The records »
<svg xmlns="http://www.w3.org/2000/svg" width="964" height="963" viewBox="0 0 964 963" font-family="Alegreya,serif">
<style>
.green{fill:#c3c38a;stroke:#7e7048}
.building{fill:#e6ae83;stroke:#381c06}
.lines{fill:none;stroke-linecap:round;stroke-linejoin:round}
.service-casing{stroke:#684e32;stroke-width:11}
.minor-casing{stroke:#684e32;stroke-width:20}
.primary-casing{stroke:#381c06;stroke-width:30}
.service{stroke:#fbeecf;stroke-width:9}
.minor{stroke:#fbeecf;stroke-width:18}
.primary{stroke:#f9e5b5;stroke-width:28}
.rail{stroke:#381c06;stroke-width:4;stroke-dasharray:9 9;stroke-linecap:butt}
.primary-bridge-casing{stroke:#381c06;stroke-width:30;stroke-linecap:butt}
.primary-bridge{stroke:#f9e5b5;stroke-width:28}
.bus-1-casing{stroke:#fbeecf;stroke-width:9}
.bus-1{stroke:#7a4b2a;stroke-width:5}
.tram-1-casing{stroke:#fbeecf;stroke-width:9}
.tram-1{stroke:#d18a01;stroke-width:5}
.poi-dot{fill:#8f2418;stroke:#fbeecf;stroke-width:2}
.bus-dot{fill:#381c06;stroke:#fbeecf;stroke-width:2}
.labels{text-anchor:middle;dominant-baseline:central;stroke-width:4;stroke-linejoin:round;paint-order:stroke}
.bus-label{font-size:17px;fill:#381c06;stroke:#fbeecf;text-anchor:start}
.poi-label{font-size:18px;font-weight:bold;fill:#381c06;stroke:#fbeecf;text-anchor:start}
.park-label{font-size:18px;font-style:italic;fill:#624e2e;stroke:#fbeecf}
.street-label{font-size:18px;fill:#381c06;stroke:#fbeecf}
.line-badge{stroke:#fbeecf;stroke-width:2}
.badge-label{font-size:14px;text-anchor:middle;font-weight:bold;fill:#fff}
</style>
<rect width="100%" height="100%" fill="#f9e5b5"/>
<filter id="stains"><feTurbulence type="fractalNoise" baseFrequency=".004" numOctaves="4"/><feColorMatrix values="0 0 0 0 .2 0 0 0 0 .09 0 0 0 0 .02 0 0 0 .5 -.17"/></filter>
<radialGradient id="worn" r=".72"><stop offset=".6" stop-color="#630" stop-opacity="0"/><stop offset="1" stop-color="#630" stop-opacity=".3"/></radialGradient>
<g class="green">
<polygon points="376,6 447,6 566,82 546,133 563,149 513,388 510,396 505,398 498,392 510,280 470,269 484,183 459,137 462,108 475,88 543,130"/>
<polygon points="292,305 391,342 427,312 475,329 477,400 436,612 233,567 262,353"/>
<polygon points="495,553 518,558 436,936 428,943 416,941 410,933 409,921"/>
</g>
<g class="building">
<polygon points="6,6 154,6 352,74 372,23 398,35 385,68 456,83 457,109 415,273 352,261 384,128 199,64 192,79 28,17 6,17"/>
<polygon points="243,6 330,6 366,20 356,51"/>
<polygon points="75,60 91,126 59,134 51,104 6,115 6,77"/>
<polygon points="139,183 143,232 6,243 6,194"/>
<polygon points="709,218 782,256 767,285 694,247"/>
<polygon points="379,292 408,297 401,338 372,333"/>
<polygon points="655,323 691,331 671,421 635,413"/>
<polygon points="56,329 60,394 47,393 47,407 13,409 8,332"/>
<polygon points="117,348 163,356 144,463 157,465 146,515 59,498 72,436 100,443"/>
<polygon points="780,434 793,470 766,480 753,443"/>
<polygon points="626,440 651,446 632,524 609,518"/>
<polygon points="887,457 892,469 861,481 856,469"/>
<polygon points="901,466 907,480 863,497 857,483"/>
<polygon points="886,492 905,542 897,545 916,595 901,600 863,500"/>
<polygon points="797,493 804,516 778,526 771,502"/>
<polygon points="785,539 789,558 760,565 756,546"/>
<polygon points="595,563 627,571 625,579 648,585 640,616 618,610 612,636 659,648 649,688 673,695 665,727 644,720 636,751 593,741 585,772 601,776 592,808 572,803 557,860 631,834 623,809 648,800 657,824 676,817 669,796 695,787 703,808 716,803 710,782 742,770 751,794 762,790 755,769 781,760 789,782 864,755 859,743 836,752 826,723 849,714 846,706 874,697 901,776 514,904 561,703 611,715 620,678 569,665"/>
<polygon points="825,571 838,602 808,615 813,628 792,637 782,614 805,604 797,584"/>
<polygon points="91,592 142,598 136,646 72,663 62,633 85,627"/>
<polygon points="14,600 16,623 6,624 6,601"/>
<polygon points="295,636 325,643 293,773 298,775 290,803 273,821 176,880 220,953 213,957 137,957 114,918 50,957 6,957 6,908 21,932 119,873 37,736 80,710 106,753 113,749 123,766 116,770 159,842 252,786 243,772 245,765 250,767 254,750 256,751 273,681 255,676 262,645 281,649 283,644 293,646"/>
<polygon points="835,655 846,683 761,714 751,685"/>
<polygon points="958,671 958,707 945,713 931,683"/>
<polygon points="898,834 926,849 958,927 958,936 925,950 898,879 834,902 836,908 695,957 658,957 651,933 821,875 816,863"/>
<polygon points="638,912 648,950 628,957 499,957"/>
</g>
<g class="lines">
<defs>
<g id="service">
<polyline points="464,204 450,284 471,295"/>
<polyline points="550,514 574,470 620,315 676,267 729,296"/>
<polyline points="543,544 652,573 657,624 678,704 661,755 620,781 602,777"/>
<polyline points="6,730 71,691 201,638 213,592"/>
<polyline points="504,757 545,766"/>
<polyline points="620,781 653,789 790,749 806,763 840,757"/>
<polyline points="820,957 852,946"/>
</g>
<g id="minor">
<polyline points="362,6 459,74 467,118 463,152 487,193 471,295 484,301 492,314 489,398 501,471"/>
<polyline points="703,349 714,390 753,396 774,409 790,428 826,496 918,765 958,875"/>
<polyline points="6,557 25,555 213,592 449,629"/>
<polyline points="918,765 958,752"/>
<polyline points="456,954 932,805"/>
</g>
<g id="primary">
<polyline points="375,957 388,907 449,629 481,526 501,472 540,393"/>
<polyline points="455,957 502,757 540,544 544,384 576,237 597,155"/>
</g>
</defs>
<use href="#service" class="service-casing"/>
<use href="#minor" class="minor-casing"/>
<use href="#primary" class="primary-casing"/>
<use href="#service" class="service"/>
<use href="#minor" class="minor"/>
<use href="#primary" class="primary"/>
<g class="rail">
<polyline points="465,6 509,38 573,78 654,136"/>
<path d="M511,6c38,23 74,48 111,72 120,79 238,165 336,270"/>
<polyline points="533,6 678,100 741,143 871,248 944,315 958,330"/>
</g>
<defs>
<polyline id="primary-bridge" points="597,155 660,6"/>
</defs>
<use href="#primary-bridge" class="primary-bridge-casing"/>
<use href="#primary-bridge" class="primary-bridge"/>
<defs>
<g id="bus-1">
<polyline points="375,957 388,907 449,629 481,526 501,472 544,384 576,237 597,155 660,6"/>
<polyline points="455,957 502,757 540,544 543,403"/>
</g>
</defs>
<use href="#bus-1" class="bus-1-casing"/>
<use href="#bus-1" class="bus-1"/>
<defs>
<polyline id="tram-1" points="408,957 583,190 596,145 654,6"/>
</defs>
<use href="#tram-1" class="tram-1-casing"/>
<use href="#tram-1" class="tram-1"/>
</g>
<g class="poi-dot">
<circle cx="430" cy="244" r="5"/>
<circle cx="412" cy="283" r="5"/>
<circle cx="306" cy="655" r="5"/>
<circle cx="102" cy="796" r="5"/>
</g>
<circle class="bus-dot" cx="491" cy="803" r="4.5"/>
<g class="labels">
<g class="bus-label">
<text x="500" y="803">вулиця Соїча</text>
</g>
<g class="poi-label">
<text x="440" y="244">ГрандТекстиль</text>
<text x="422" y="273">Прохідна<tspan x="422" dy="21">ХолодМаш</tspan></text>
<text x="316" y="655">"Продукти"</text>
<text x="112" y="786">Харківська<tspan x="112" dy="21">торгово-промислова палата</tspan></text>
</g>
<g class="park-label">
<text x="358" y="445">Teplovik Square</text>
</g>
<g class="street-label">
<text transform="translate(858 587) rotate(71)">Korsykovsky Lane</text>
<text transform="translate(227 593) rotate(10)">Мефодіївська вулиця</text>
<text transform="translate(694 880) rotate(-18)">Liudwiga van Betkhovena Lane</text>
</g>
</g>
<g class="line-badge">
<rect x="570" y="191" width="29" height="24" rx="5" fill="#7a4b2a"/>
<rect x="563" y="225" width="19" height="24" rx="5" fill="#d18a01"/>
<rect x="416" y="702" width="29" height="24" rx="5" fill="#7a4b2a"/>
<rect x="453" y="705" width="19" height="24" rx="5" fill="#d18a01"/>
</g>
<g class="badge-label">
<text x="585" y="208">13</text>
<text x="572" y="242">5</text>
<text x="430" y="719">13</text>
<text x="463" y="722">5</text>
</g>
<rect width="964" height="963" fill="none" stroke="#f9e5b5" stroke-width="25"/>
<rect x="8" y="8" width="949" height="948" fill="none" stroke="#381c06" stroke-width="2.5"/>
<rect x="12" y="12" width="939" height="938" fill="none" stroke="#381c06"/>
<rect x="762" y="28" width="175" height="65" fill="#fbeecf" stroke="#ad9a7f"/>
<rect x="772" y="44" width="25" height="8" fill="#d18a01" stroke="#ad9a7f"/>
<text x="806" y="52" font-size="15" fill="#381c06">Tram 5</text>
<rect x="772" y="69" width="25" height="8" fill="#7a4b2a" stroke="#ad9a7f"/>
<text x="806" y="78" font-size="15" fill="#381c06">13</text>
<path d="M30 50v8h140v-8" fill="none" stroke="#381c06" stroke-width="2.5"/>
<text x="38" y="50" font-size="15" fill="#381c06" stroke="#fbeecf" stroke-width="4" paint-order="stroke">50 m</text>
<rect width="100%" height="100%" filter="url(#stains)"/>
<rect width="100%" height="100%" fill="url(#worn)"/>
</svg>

What you have to do »
In the listing above, find each line with "worn" and copy it.

Completed exercise »
<radialGradient id="worn" r=".72"><stop offset=".6" stop-color="#630" stop-opacity="0"/><stop offset="1" stop-color="#630" stop-opacity=".3"/></radialGradient>
<rect width="100%" height="100%" fill="url(#worn)"/>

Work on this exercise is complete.